Colby's having it tough. The guy's been forced to take a break from his job as a scuba diver because of an inner ear condition, and has to deal with his wife Annabelle's untimely death. Returning home, Colby starts hearing and seeing strange things in the darkness of his house. Is he going nuts, or is there something very real in the dark?
Things going bump in the dark are almost always fun. I say 'almost' because it's kind of hard to get to sleep when your upstairs neighbors are having the loudest sex ever, but that's beside the point. Mixing in some deep character introspective tends to be part of these types of films, and OF SILENCE is no different. OF SILENCE is the debut film for writer/director/producer/actor Jeremiah Sayys, and attempts to have both of those in his first film. The question is, does it work?
Sayys scores points with the film's look. It doesn't feel like an indie film. Rather it has that made-for-TV look about it. That might not seem like much of a compliment, but there's a definite polish to the film that sets it apart from productions using first-timer techniques and cameras that end up making the resulting film look cheap. And that's not what happens here.
Acting-wise, however, the film is so-so. It's an indie film, and so it's kind of expected that the acting quality would be on the level of an indie film. It doesn't help that for much of the film, we just have Sayys alone in the house in the dark (because lights are expensive or something), moving slowly as if he's been hit with a tranquilizer dart. I know that his character is supposed to be depressed, and that shows itself with how he interacts with people, but it's just made worse by the slow pacing. The fact that the film uses lots of long takes for the majority of its shots doesn't help, either.
Overall, the biggest problem with OF SILENCE is the editing. Picture spending the first half hour of a film watching your protagonist wander around his house (in the dark) in lethargic fashion, while at the same time sprinkling hints of what's supposed to be story progression. That's what happens with this film. And I say 'hints' because what advancements we do get really don't do much other than consist of Colby having flashbacks of memories of his wife Annabelle doing dishes or sitting on the couch. There are the moments where we catch glimpses of dark shapes outside or in the shadows along with weird noises, but those are so few and far between that it's completely useless to get any sort of tension going. Things do pick up once Colby's hallucinations increase, but even then it's still not enough to retain your attention.

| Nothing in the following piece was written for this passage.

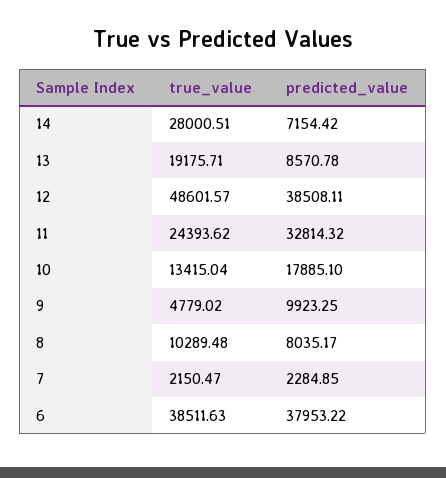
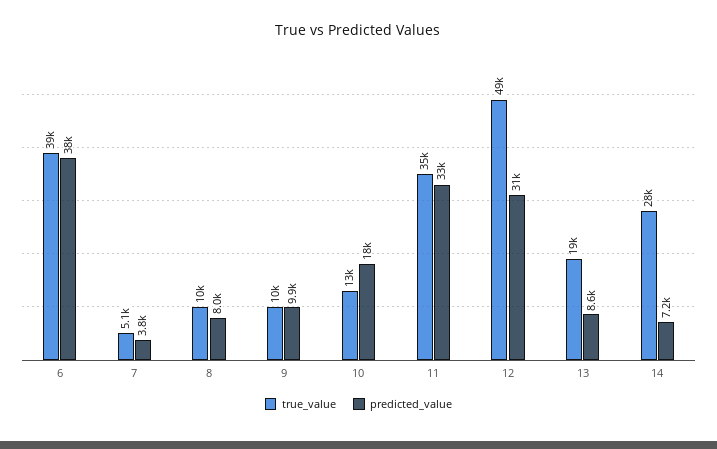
predicted_value, 12: 38508.11 -> 31000
true_value, 11: 24393.62 -> 35000
true_value, 9: 4779.02 -> 10000
true_value, 7: 2150.47 -> 5100
predicted_value, 7: 2284.85 -> 3800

OF SILENCE could've been a creepy little horror flick. The production looked polished with competent camera work with some mild tension-inducing moments. However, the insistence of long, drawn out shots with an almost-comatose protagonist does little to capture our interest. Compounded by the fact that the film needed some editing to quicken the pace, it won't be much of a surprise if you start to find yourself rummaging around on Facebook while the film plays.
Nothing but a screener disk.
I don't want to say OF SILENCE was a waste of time, but given that it took forever to get itself going with next to nothing in terms of progression of the story, it's hard to say. The production values are there, but in the end, the film is a case of someone doing too much for one project, and not focusing on their strong suit.